● WHAT IS EXPECTED: If a line in the listing contains "arts", copy it out whole.

● INFORMATION SHOWN:
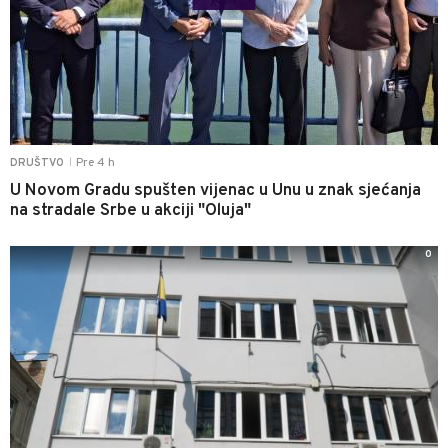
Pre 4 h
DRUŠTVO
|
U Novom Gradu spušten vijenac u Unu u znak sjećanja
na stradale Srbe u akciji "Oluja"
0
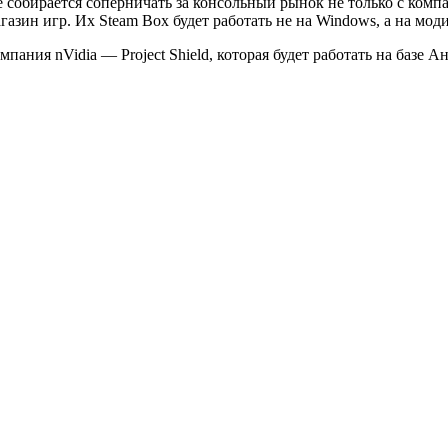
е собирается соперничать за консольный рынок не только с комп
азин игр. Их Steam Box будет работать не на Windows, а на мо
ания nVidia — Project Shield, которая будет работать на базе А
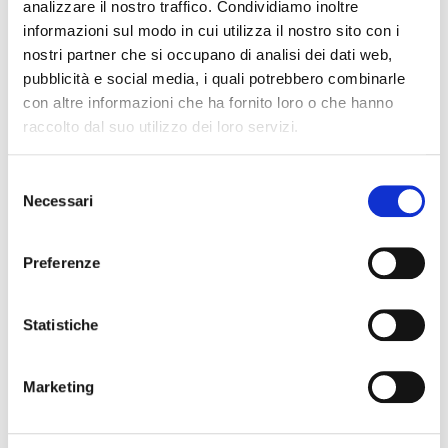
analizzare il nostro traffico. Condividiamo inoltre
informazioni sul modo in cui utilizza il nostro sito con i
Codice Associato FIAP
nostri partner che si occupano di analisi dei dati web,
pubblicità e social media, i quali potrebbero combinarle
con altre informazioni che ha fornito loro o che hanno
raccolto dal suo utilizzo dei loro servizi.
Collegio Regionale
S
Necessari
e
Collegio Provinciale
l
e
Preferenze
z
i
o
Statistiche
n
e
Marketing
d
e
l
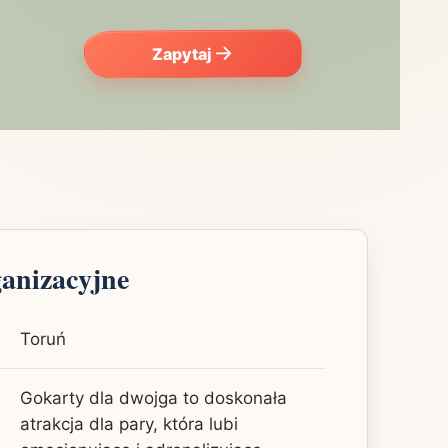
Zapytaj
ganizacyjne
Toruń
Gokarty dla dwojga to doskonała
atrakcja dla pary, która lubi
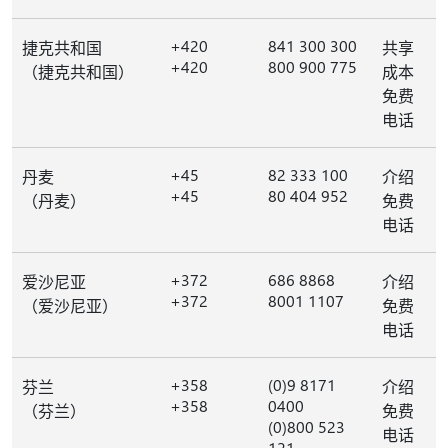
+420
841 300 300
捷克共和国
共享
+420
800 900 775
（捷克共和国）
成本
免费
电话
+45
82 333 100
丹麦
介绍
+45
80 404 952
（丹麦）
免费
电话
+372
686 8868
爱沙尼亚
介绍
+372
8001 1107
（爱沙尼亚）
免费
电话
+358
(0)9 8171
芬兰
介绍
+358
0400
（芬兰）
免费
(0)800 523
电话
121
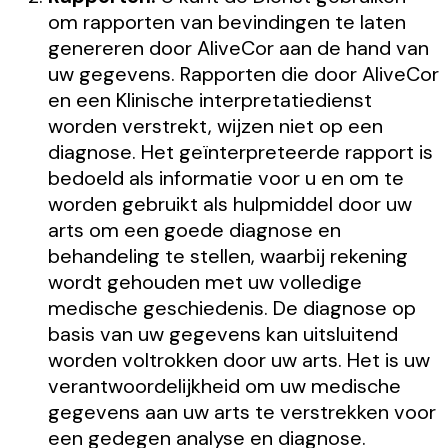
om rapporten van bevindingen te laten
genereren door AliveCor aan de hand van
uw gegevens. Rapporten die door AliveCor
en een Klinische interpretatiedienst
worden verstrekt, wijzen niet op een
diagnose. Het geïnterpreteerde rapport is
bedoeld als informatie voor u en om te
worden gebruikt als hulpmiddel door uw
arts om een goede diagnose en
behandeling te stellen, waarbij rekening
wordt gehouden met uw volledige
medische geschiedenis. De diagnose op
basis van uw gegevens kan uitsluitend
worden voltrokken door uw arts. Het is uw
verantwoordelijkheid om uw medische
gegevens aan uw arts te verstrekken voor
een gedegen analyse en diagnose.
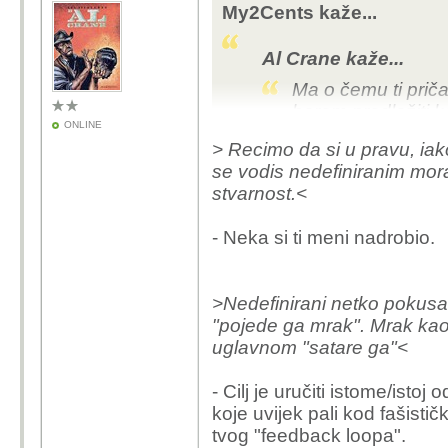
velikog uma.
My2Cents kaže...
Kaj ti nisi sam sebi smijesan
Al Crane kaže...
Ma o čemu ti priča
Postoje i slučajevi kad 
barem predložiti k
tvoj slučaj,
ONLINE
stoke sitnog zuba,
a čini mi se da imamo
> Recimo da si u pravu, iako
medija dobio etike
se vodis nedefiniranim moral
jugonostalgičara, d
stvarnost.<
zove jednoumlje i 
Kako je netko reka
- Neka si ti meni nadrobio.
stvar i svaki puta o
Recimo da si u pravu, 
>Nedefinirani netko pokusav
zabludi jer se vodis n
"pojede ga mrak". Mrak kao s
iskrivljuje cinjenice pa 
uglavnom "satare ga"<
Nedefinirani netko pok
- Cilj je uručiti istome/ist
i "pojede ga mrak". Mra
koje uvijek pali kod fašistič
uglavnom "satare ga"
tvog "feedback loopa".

● SOLUTION TO THE PROBLEM:
arts om een goede diagnose en
worden voltrokken door uw arts. Het is uw
gegevens aan uw arts te verstrekken voor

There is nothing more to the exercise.